6. Using NORNR with Azure OpenAI via Semantic Kernel
If your Semantic Kernel project targets Azure OpenAI rather than the OpenAI API directly, the pattern is identical. The only difference is the to field in the pay call — use "azure-openai" and ensure it is in your wallet's allowed_counterparties list.

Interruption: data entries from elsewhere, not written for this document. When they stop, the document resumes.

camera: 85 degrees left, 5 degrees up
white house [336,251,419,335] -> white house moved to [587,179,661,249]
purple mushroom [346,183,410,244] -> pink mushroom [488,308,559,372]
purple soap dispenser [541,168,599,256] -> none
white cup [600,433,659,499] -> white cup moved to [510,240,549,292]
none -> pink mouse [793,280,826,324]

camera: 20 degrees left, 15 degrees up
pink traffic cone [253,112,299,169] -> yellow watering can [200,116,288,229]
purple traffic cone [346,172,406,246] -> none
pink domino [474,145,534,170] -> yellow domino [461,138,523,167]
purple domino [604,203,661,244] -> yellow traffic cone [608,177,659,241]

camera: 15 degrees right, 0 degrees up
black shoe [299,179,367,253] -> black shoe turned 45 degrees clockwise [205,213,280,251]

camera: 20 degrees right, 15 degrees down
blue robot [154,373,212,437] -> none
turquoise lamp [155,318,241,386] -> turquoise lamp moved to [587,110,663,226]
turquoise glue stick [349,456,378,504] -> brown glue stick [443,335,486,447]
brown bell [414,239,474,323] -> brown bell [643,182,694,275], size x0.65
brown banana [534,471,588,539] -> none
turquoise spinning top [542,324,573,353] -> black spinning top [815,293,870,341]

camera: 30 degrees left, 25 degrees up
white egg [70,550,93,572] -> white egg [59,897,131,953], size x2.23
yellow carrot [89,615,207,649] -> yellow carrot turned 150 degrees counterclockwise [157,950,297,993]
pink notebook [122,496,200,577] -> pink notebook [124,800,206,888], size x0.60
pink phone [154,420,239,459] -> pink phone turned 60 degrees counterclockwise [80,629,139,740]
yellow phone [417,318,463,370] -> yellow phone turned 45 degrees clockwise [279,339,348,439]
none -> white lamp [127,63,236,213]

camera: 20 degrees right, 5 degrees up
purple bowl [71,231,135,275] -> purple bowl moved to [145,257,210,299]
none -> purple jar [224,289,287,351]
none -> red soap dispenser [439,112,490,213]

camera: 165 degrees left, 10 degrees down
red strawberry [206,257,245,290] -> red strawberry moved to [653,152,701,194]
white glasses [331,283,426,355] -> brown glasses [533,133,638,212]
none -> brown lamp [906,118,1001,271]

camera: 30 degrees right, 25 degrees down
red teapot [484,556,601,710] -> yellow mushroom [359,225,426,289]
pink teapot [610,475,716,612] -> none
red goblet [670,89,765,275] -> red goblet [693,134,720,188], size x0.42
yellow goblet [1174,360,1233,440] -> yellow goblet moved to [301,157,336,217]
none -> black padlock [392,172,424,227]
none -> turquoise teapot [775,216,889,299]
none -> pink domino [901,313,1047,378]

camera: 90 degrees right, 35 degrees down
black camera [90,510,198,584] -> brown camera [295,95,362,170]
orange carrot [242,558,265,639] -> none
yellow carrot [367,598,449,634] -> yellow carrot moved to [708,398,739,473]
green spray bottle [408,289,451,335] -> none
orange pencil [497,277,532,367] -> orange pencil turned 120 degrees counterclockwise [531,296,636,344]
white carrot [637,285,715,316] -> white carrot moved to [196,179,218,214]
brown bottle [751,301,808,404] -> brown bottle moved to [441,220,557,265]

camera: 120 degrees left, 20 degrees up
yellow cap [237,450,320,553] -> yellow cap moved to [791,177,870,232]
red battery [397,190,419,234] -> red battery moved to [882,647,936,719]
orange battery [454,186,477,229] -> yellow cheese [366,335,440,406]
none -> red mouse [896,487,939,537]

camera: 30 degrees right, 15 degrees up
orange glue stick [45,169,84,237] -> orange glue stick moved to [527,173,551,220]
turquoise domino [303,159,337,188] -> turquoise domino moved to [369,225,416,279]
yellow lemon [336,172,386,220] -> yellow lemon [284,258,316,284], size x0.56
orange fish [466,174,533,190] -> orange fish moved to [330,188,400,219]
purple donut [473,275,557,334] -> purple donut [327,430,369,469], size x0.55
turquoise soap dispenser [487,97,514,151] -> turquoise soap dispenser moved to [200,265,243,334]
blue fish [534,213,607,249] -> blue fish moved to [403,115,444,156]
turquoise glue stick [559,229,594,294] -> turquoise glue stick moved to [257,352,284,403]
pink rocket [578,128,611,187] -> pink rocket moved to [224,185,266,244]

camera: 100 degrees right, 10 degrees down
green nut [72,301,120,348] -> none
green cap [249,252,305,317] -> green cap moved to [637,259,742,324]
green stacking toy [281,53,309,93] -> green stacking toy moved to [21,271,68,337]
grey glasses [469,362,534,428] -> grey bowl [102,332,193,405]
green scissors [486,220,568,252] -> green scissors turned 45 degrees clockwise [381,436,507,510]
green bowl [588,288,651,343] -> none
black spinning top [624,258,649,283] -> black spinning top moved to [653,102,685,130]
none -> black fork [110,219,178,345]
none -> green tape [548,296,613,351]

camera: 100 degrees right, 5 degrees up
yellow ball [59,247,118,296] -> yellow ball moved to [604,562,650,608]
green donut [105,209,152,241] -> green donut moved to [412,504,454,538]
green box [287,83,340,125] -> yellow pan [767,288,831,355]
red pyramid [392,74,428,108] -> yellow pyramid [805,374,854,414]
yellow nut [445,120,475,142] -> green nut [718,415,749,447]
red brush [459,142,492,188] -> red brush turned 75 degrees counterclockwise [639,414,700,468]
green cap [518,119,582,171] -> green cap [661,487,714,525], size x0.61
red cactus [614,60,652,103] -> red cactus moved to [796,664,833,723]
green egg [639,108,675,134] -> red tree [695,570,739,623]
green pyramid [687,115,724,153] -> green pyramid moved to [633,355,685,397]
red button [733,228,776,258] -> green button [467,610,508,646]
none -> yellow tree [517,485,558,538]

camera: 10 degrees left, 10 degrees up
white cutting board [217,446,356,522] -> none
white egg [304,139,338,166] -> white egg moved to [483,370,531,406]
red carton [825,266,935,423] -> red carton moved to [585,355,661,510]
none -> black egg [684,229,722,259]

from semantic_kernel.connectors.ai.open_ai import AzureChatCompletion
# Register Azure OpenAI as the kernel service
kernel.add_service(
AzureChatCompletion(
service_id="azure-gpt4o",
deployment_name="gpt-4o",
endpoint="https://your-resource.openai.azure.com/",
api_key="...",
)
)
# Gate with the Azure counterparty label
decision = wallet.pay(
amount=0.08,
to="azure-openai",
purpose="document classification via Azure GPT-4o",
)
if decision.get("status") == "approved":
result = await kernel.invoke(classify_fn, input=document_text)
print(result)
7. What happens at each decision state
- approved — the spend intent is within the wallet's daily limit, below the approval threshold, and the counterparty is on the allowlist.
kernel.invoke()runs immediately. - queued — the amount exceeds the approval threshold. The kernel invocation is held. The decision appears in the NORNR control room for human review. Resume after approval via webhook or polling.
- rejected — policy blocked the action. The kernel never makes the API call. Log
decision.get("reasons")for diagnostics.
8. Common mistakes in Semantic Kernel integrations
- Calling
kernel.invoke()first and NORNR second. The governance check must precede the kernel call — not follow it. Reverse the order if this happens. - Using a flat global wallet for all kernel invocations. Create one wallet per agent or per workflow type so budgets are traceable to a specific execution context.
- Not handling
queuedin async planner flows. SK's planner can invoke multiple functions in sequence. Each paid step should check the decision state; a queued result should halt the planner, not silently succeed or fail. - Estimating amount as zero. A zero-amount spend intent will always return approved, bypassing the review threshold. Use a realistic token-cost estimate even if it is approximate.